Setup a timer in your app.xaml like this (tip: you might want to wrap in #if (DEBUG)):
Code Snippet
- System.Windows.Threading.DispatcherTimer timer = new System.Windows.Threading.DispatcherTimer();
- timer.Interval = TimeSpan.FromMilliseconds(1000d);
- timer.Tick += timer_Tick;
- timer.Start();
Then handle the tick:
Code Snippet
- void timer_Tick(object sender, EventArgs e)
- {
- long deviceTotalMemory = (long)Microsoft.Phone.Info.DeviceExtendedProperties.GetValue(“DeviceTotalMemory”);
- long applicationCurrentMemoryUsage = (long)Microsoft.Phone.Info.DeviceExtendedProperties.GetValue(“ApplicationCurrentMemoryUsage”);
- long applicationPeakMemoryUsage = (long)Microsoft.Phone.Info.DeviceExtendedProperties.GetValue(“ApplicationPeakMemoryUsage”);
- System.Diagnostics.Debug.WriteLine(DateTime.Now.ToLongTimeString());
- System.Diagnostics.Debug.WriteLine(“Device Total : “ + deviceTotalMemory);
- System.Diagnostics.Debug.WriteLine(“App Current : “ + applicationCurrentMemoryUsage);
- System.Diagnostics.Debug.WriteLine(“App Peak : “ + applicationPeakMemoryUsage);
- }
2. Add debug output to finalizers
Add this to each page and output when they are being finalized – you could add this to every class but perhaps the most important are the ones that can consume large amounts of memory such as pages with Panoramas and shouldn’t live for the lifetime of the app:
Code Snippet
- #if(DEBUG)
- /// <summary>
- /// Add a finalizer to check for memory leaks
- /// </summary>
- ~MyPage()
- {
- System.Diagnostics.Debug.WriteLine(“Finalizing “ + this.GetType().FullName);
- }
- #endif
Navigate around your application, when you finally come to quit the app you shouldn’t see a finalizer being repeatedly called for an object that you assumed would be garbage collected. You can also call the following to force a collection, if you don’t see your object being collected then you may have a leak:
Code Snippet
- GC.Collect();
- GC.WaitForPendingFinalizers();
3. Event handlers
Check code for any event handlers that are not subscribing to their own events and ensure that you are unsubscribing from the event.

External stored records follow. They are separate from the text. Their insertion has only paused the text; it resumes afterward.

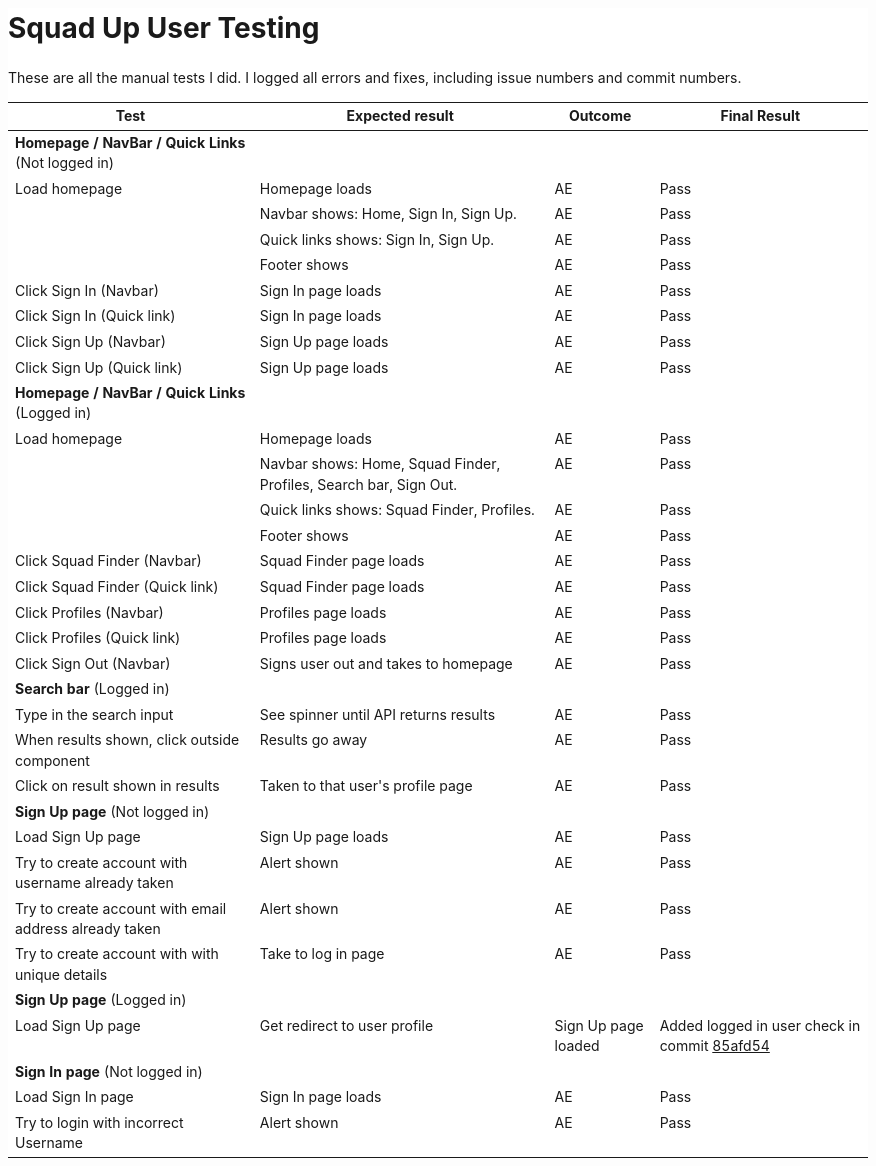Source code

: # Squad Up User Testing

These are all the manual tests I did. I logged all errors and fixes, including issue numbers and commit numbers.

| **Test** | **Expected result** | **Outcome** | **Final Result** |
| ---- | ------ | ------ | ------ |
| **Homepage / NavBar / Quick Links** (Not logged in) |
| Load homepage | Homepage loads | AE | Pass |
|  | Navbar shows: Home, Sign In, Sign Up. | AE | Pass |
|  | Quick links shows: Sign In, Sign Up. | AE | Pass |
| | Footer shows | AE | Pass |
| Click Sign In (Navbar) | Sign In page loads | AE | Pass |
| Click Sign In (Quick link) | Sign In page loads | AE | Pass |
| Click Sign Up (Navbar) | Sign Up page loads | AE | Pass |
| Click Sign Up (Quick link) | Sign Up page loads | AE | Pass |
| **Homepage / NavBar / Quick Links** (Logged in) |
| Load homepage | Homepage loads | AE | Pass |
|  | Navbar shows: Home, Squad Finder, Profiles, Search bar, Sign Out. | AE | Pass |
|  | Quick links shows: Squad Finder, Profiles. | AE | Pass |
| | Footer shows | AE | Pass |
| Click Squad Finder (Navbar) | Squad Finder page loads | AE | Pass |
| Click Squad Finder (Quick link) | Squad Finder page loads | AE | Pass |
| Click Profiles (Navbar) | Profiles page loads | AE | Pass |
| Click Profiles (Quick link) | Profiles page loads | AE | Pass |
| Click Sign Out (Navbar) | Signs user out and takes to homepage | AE | Pass |
| **Search bar** (Logged in) |
| Type in the search input | See spinner until API returns results | AE | Pass |
| When results shown, click outside component | Results go away | AE | Pass |
| Click on result shown in results | Taken to that user's profile page | AE | Pass |
| **Sign Up page** (Not logged in) |
| Load Sign Up page | Sign Up page loads | AE | Pass |
| Try to create account with username already taken | Alert shown | AE | Pass |
| Try to create account with email address already taken | Alert shown | AE | Pass |
| Try to create account with with unique details | Take to log in page | AE | Pass |
| **Sign Up page** (Logged in) |
| Load Sign Up page | Get redirect to user profile |Sign Up page loaded| Added logged in user check in commit [85afd54](https://github.com/BobWritesCode/squadup_frontend/commit/85afd54e06b0df1411b668963e827522642bd9f5)|
| **Sign In page** (Not logged in) |
| Load Sign In page | Sign In page loads | AE | Pass |
| Try to login with incorrect Username | Alert shown | AE | Pass |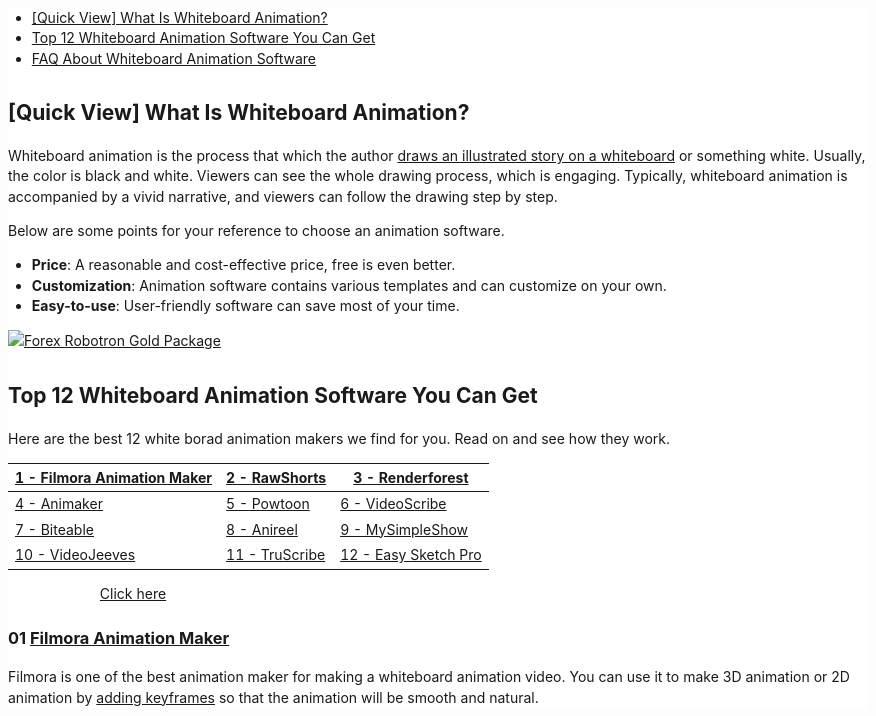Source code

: * [\[Quick View\] What Is Whiteboard Animation?](#part1)
* [Top 12 Whiteboard Animation Software You Can Get](#part2)
* [FAQ About Whiteboard Animation Software](#faq)

## \[Quick View\] What Is Whiteboard Animation?

Whiteboard animation is the process that which the author [draws an illustrated story on a whiteboard](https://tools.techidaily.com/wondershare/filmora/download/) or something white. Usually, the color is black and white. Viewers can see the whole drawing process, which is engaging. Typically, whiteboard animation is accompanied by a vivid narrative, and viewers can follow the drawing step by step.

Below are some points for your reference to choose an animation software.

* **Price**: A reasonable and cost-effective price, free is even better.
* **Customization**: Animation software contains various templates and can customize on your own.
* **Easy-to-use**: User-friendly software can save most of your time.


<a href="https://secure.2checkout.com/order/checkout.php?PRODS=4727541&QTY=1&AFFILIATE=108875&CART=1"><img src="https://secure.avangate.com/images/merchant/5f4f7141b65a730b4efb0e0d51f63e94/products/copy_copy_forexrobotronbox.gif" border="0">Forex Robotron Gold Package</a>

## Top 12 Whiteboard Animation Software You Can Get

Here are the best 12 white borad animation makers we find for you. Read on and see how they work.

| [1 - Filmora Animation Maker](#1) | [2 - RawShorts](#2)   | [3 - Renderforest](#3)      |
| --------------------------------- | --------------------- | --------------------------- |
| [4 - Animaker](#4)                | [5 - Powtoon](#5)     | [6 - VideoScribe](#6)       |
| [7 - Biteable](#7)                | [8 - Anireel](#8)     | [9 - MySimpleShow](#9)      |
| [10 - VideoJeeves](#10)           | [11 - TruScribe](#11) | [12 - Easy Sketch Pro](#12) |


<span id="1997795">
					<video width="250" height="250" style="cursor:pointer"
           poster="//a.impactradius-go.com/display-clicktoplayimage/1997795.jpeg"
           onclick="if(!this.playClicked){this.play();this.setAttribute('controls',true);this.playClicked=true;}">
	   <source src="//a.impactradius-go.com/display-ad/23621-1997795">
	   <img src="//a.impactradius-go.com/display-clicktoplayimage/1997795.jpeg" style="border: none; height: 100%; width: 100%; object-fit: contain">
	</video>
	<div style="width:250px;text-align:center"><a href="javascript:window.open(decodeURIComponent('https%3A%2F%2Fproteahair.pxf.io%2Fc%2F5597632%2F1997795%2F23621'), '_blank');void(0);">Click here</a></div>
</span>
<img height="0" width="0" src="https://imp.pxf.io/i/5597632/1997795/23621" style="position:absolute;visibility:hidden;" border="0" />

### 01 [Filmora Animation Maker](https://tools.techidaily.com/wondershare/filmora/download/)

Filmora is one of the best animation maker for making a whiteboard animation video. You can use it to make 3D animation or 2D animation by [adding keyframes](https://tools.techidaily.com/wondershare/filmora/download/) so that the animation will be smooth and natural.
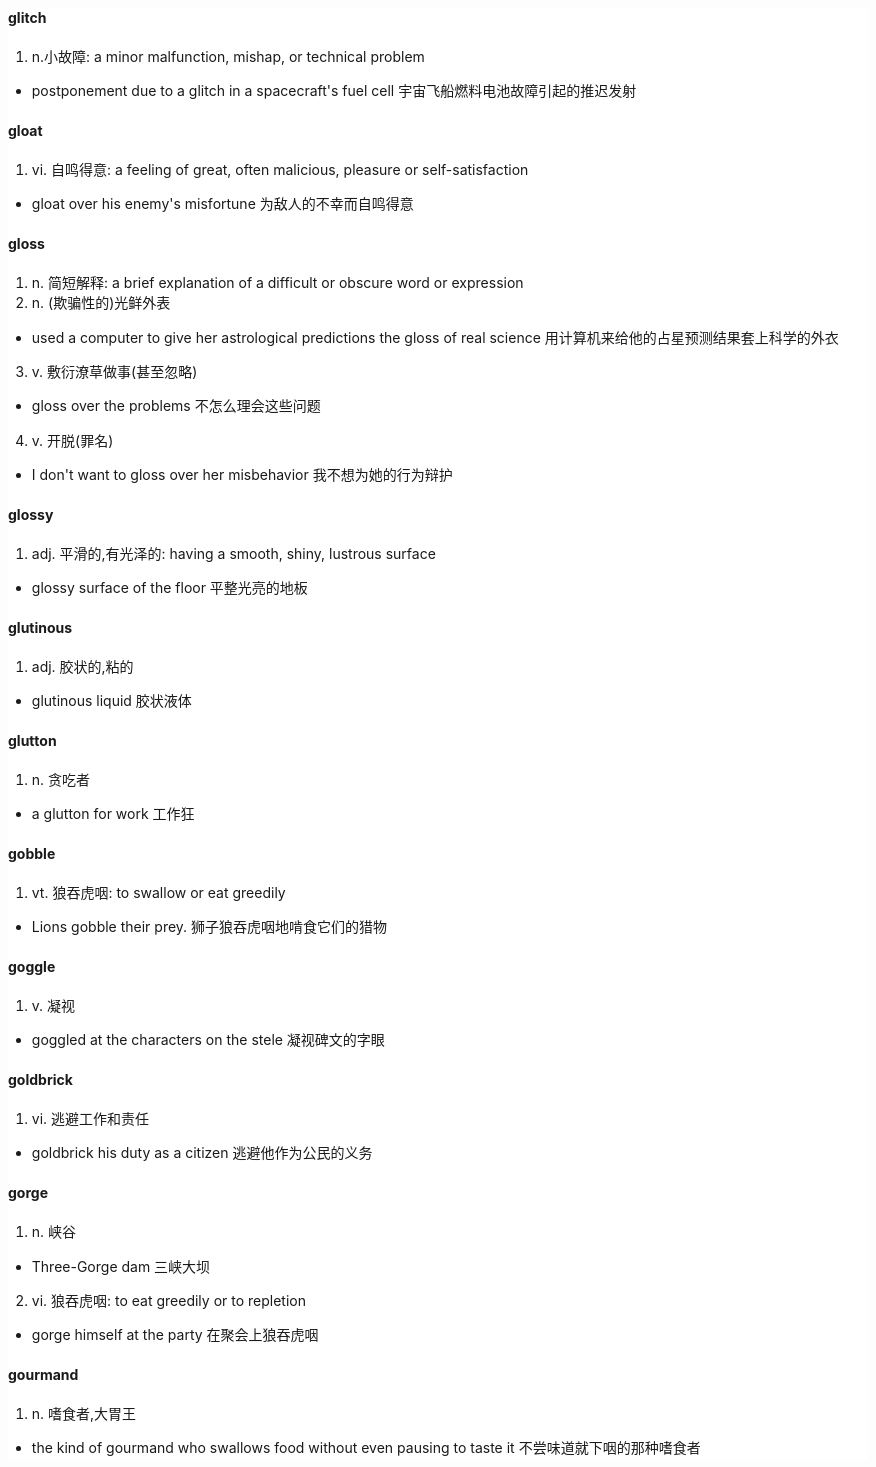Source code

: #### glitch
1. n.小故障: a minor malfunction, mishap, or technical problem
  * postponement due to a glitch in a spacecraft's fuel cell 宇宙飞船燃料电池故障引起的推迟发射

#### gloat
1. vi. 自鸣得意: a feeling of great, often malicious, pleasure or self-satisfaction
  * gloat over his enemy's misfortune 为敌人的不幸而自鸣得意

#### gloss
1. n. 简短解释: a brief explanation of a difficult or obscure word or expression
2. n. (欺骗性的)光鲜外表
  * used a computer to give her astrological predictions the gloss of real science 用计算机来给他的占星预测结果套上科学的外衣
3. v. 敷衍潦草做事(甚至忽略)
  * gloss over the problems 不怎么理会这些问题
4. v. 开脱(罪名)
  * I don't want to gloss over her misbehavior 我不想为她的行为辩护

#### glossy
1. adj. 平滑的,有光泽的: having a smooth, shiny, lustrous surface
  * glossy surface of the floor 平整光亮的地板

#### glutinous
1. adj. 胶状的,粘的
  * glutinous liquid 胶状液体

#### glutton
1. n. 贪吃者
  * a glutton for work 工作狂

#### gobble
1. vt. 狼吞虎咽: to swallow or eat greedily
  * Lions gobble their prey. 狮子狼吞虎咽地啃食它们的猎物

#### goggle
1.  v. 凝视
  * goggled at the characters on the stele 凝视碑文的字眼

#### goldbrick
1. vi. 逃避工作和责任
  * goldbrick his duty as a citizen 逃避他作为公民的义务

#### gorge
1. n. 峡谷
  * Three-Gorge dam 三峡大坝
2. vi. 狼吞虎咽: to eat greedily or to repletion
  * gorge himself at the party 在聚会上狼吞虎咽

#### gourmand
1. n. 嗜食者,大胃王
  * the kind of gourmand who swallows food without even pausing to taste it 不尝味道就下咽的那种嗜食者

Watch out for anonymous event handlers that refer to members or variables in the parent scope/class (see modified closure) or subscriptions to events that don’t unsubscribe. For more information on this see:
http://blogs.msdn.com/b/ericlippert/archive/2007/06/06/fyi-c-and-vb-closures-are-per-scope.aspx
http://blogs.msdn.com/b/oldnewthing/archive/2006/08/02/686456.aspx
4. Timers and DispatcherTimer
From MSDN: “A DispatcherTimer will keep an object alive whenever the object’s methods are bound to the timer”. Note the timer can only be garbage collected when disabled.
Bad code!
- public MyPage()
- {
- InitializeComponent();
- DispatcherTimer timer = new DispatcherTimer();
- timer.Interval = TimeSpan.FromSeconds(1);
- timer.Tick += (s, a) =>
- {
- this.txt.Text = “This causes a memory leak”;
- };
- timer.Start();
- }
5. Consider using a WeakReference based Messaging approach
Such as the one in Laurent Bugnion’s MVVM Light Toolkit. This uses WeakReferences to ensure that subscribers to messages can still be garbage collected.
Finally
The issue I tracked down was to do with InteractionTriggers in MVVM Light, the Loaded event and static ViewModels which you can read about here. It’s worth keeping on top of current issues in whatever framework you’re using. For open Memory Leak issues in MVVM light, see here, it looks like they’re scheduled to be fixed in V4 (currently in beta).